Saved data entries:
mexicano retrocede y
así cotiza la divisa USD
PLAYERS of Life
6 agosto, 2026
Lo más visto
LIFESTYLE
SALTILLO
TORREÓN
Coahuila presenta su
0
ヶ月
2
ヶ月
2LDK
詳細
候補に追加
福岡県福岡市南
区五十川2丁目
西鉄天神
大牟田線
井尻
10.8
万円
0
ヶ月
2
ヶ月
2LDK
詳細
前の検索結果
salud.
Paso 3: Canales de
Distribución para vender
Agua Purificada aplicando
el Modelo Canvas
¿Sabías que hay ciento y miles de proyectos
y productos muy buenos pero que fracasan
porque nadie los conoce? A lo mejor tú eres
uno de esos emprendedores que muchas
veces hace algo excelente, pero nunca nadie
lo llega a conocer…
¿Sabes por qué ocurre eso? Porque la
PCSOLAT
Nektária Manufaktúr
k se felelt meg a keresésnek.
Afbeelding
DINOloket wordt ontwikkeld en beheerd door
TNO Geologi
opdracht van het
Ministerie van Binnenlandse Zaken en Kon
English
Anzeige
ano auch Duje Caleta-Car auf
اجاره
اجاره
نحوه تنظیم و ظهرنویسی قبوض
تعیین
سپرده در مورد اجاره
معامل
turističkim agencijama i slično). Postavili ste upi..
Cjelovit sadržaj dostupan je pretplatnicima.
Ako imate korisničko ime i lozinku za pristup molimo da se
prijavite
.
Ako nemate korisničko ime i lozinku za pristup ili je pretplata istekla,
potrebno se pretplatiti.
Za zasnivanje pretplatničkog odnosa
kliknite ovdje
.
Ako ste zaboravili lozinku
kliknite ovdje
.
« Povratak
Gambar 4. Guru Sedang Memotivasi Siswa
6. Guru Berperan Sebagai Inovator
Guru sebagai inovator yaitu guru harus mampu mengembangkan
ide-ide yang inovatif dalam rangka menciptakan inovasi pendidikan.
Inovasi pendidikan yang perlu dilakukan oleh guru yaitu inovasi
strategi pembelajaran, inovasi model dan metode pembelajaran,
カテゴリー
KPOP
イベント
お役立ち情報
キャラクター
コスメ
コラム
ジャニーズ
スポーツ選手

**EXERCISE**
Your task for the entries above: copy exactly the span starting with the line with "6. Guru Berperan Sebagai Inovator" and going on through the line with "Inovasi pendidikan yang", both lines included, and nothing else.

**RESPONSE BOX**
6. Guru Berperan Sebagai Inovator
Guru sebagai inovator yaitu guru harus mampu mengembangkan
ide-ide yang inovatif dalam rangka menciptakan inovasi pendidikan.
Inovasi pendidikan yang perlu dilakukan oleh guru yaitu inovasi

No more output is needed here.